At the Stone-Stoner Confluence

Musings by Mike Slate.

About half a mile south of the Stone’s River bridge on Lebanon Road, along the new greenway trail, you can peer across the river at the place where Stoner’s Creek empties into Stone’s River. If you know your history, you will stop dead in your tracks for a few moments, knowing that you have arrived at a historic location. The confluences of streams were landmarks for the pioneers and early historians . . . and no doubt for the Indians before them. Whereas we might say today that Central Pike is just past the Stone’s River bridge, the pioneers would more likely have said that a trail was just past the point where Stoner’s Creek flows into the Stone’s River.

Painting by Fred Hetzel (from NHN collection)

Standing on that special spot and watching the Stoner rushing into the Stone awakens the realization that stream confluences are also confluences of lives: hundreds, maybe thousands, of folks have stood in this same area long before the greenway made it accessible to us greenhorn pathfinders. Uriah Stone, for whom Stone’s River was named, probably stood there. Michael Stoner, after whom Stoner’s Creek was named, surely scouted around that spot. I wish I could tell you that these two “long hunters,” so called because they explored and hunted for extended periods of time, met each other at that place and marveled together about the similarity of their surnames. That discussion may well have taken place, but probably not there. Both Stone and Stoner might have hunted in the Wellen party in the early 1760s, but that group did not follow the Cumberland as far west as its confluence with Stone’s River. It appears that the two pioneers explored our area at separate times in the late 1760s, about a dozen years before Nashville (or “Nashborough,” as it was first called) was founded.

Nashville co-founder John Donelson would probably also have stood on that spot. He planted corn in the adjoining bottom land, called “Clover Bottom,” and the Donelson family eventually lived nearby. No less an international dignitary than Andrew Jackson may very well have strolled that area himself, perhaps while his horses were warming up on the Clover Bottom race track. Another intriguing possibility is that Daniel Boone might have stood there. Boone and Stoner were not only compatriots but also close friends. Though I know of no record of a Boone visit to the Stone’s River, he could have come with Stoner at some point in time.

Photo by Paul Pierce

Nineteenth-century historians mention the existence of a Stoner’s Lick, located at some unspecified point on the creek. This would have been a salt lick, an area where salt or a salt rock outcrop rose to the surface. Such places were not just landmarks; they, like the French Lick around which Nashville was founded, were quite valuable in other ways. Buffalo and other game congregated at the licks, assuring easy access to meat and fur for the Indians, explorers, and settlers. Stoner’s Creek winds much farther east than it appears to on some maps [Stoner Creek Elementary School in Mt. Juliet, destroyed by the March 2020 tornado, is currently being rebuilt (2021)], so the lick could have been anywhere along several winding miles. For example, since buffalo trails often became roads for the settlers, the lick could have been approximately at the intersection of today’s Central Pike and Stoner’s Creek. Perhaps the driveway to the emissions inspection station is astride the lick! At least we still have the confluence, since the lick is probably lost forever.

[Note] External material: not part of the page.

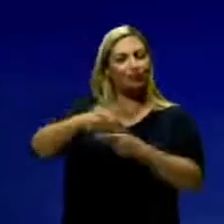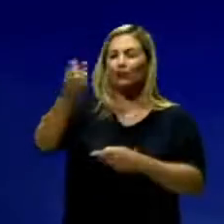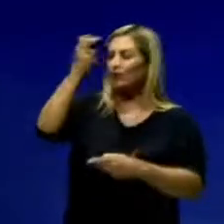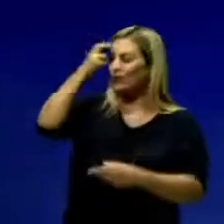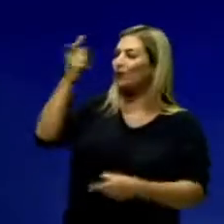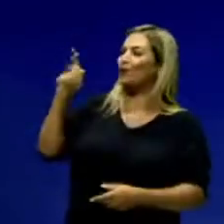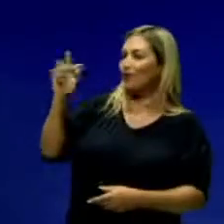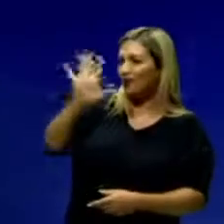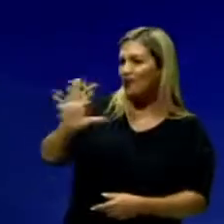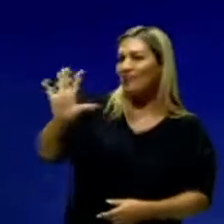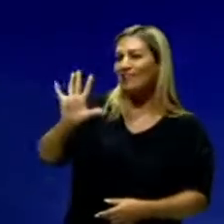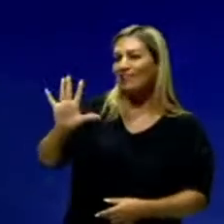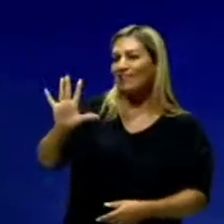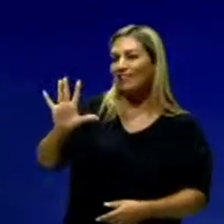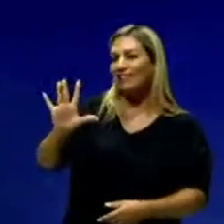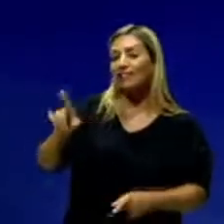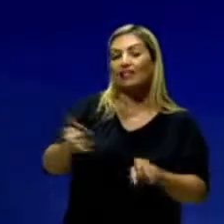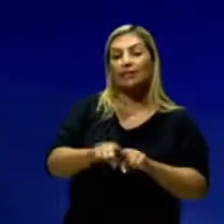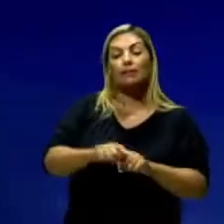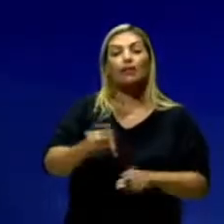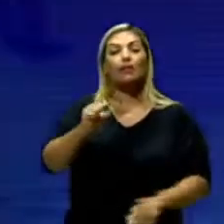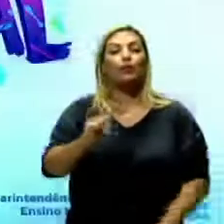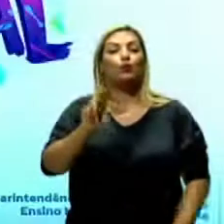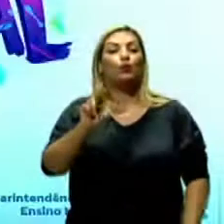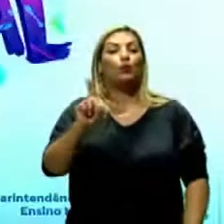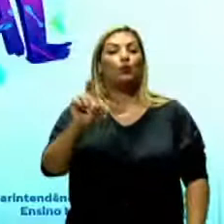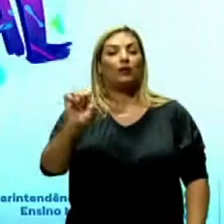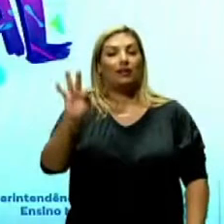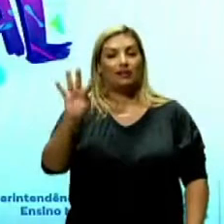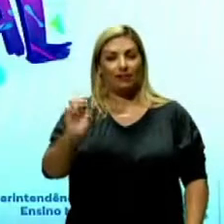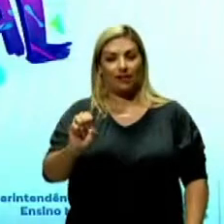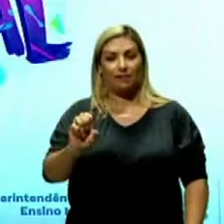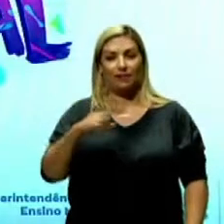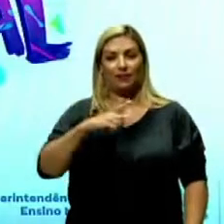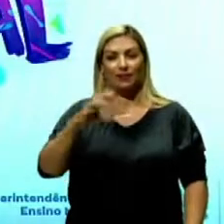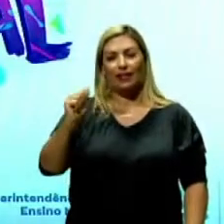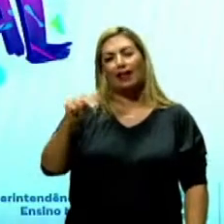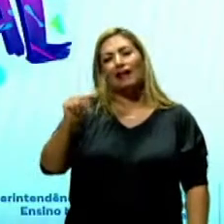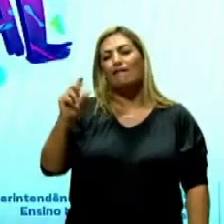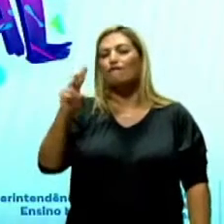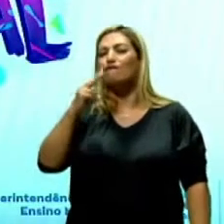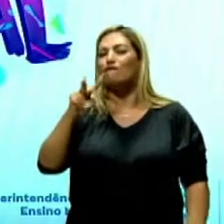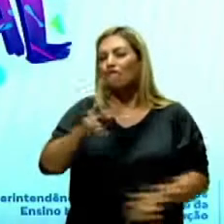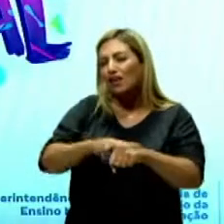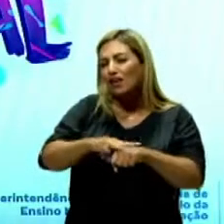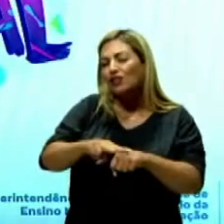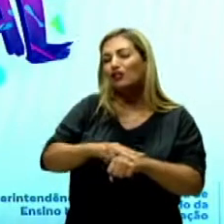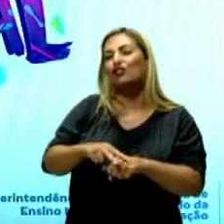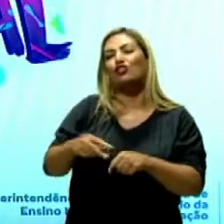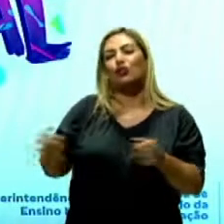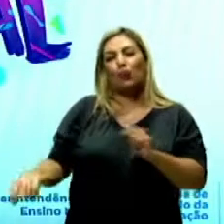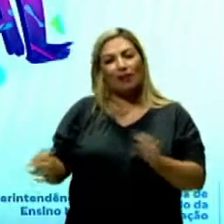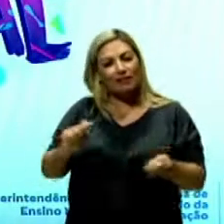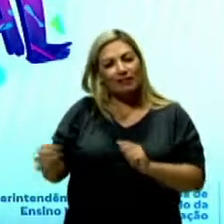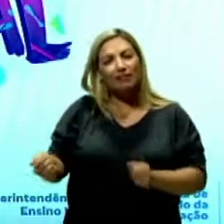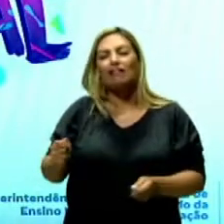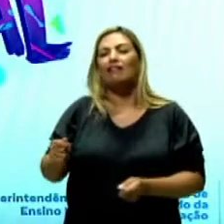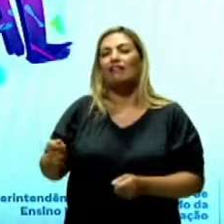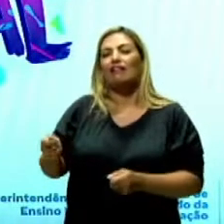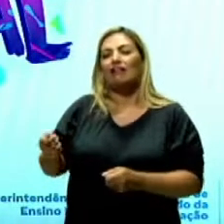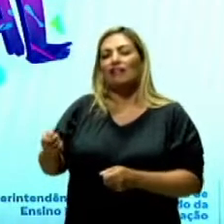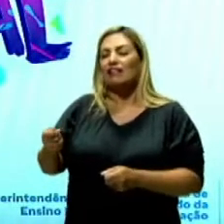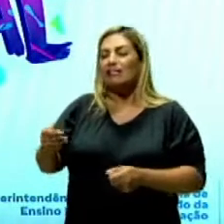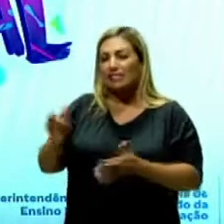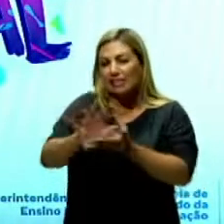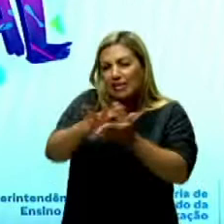de Goiás. Na região sudeste, a gente pode falar de cana verde, quadrilha, fandango, batuque, samba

I will conclude these musings with a linguistic grumble: Stone’s River and Stoner’s Creek do not exist on modern maps. Oh, the streams are there, all right, but the names have changed. Although most nineteenth-century historians wrote both names in the possessive form, somewhere along the way the apostrophes dropped off. Considered acceptable now are “Stones River” and “Stoners Creek,” despite the fact that the long hunters’ names were Stone and Stoner. I will hazard a guess that the corruption occurred first on maps, for lack of space or accuracy, and then continued on into texts. However it happened, if you drive out Lebanon Road and cross the Stone’s River bridge today, you will see a sign that reads “Stones River.” Feel free to smile at that sign, realizing that you know better.


Note: In 2011 a reader informed us that his ancestor Thomas Wilson bought this land from James Rucker in 1805. Wilson died in 1811, but his sons lived there until the 1830s and then migrated to Memphis. One of his daughters married William Creel, and another married Timothy Dodson.